I'm kicking off the next round of the SQL Server Bible series for Wiley. For the past two versions I used my own custom sample databases and skipped the MSFT sample databases (even though I feel that ALFKI's a friend and I'd love to shop there someday.)
I'm also wrapping up a contract where I helped design and develop very heavy transaction, large database. It drove home for me again the truth that testing on your notebook, or even with a 9Gb test database on a dev server, isn't the same as production with 19K very busy connections and a database that's growing Gbs per hour.

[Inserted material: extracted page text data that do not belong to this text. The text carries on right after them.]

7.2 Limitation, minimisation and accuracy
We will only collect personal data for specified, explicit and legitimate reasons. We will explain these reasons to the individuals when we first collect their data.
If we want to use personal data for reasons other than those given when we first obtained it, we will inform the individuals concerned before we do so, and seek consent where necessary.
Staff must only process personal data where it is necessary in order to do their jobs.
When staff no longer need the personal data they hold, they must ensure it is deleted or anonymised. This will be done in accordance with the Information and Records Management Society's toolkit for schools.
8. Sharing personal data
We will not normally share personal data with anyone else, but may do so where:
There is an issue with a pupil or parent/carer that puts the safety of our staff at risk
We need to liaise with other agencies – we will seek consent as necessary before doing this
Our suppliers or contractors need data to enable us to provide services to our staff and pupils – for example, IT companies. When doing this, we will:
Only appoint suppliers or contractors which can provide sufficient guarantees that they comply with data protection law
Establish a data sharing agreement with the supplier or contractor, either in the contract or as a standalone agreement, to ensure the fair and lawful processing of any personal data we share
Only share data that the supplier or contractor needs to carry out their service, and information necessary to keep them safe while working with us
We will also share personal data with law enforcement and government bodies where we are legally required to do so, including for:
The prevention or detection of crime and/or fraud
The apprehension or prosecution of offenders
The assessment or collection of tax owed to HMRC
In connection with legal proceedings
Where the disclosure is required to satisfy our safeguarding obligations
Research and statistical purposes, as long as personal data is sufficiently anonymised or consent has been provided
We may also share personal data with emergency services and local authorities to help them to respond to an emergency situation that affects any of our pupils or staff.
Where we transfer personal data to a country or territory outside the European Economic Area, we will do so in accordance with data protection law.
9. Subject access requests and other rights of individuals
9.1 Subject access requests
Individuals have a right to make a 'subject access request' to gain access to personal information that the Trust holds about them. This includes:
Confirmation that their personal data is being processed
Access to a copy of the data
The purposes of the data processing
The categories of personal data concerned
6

So for this next book, I want a more realistic database, one that won't possibly all fit into memory. I'm playing with data downloaded from the US Census Bureau and have pushed it to about 27Gb so far, but thought, why not ask the SQLBlog gang, what would be a great sample database? What's the criteria?
Here's what I have so far as the Great Sample Database goals:
- Just a handful of tables, easy to understand and query
- Small sample set of data for demos and unit testing
- Data generator to push the database to several Gb with a realistic distribution of data.
- Full stored procedure API data abstraction layer, so the database physical design can be refactored and then retested. E.g. to test different patterns for optional data, heaps vs. clustered, surrogate vs. natural keys.
- Includes lat and long for spatial data
- Includes mix of data types
- Ability to demo various types of joins and SQL techniques.
- Easy to download and install
So I ask you, what else might you want in a great sample database?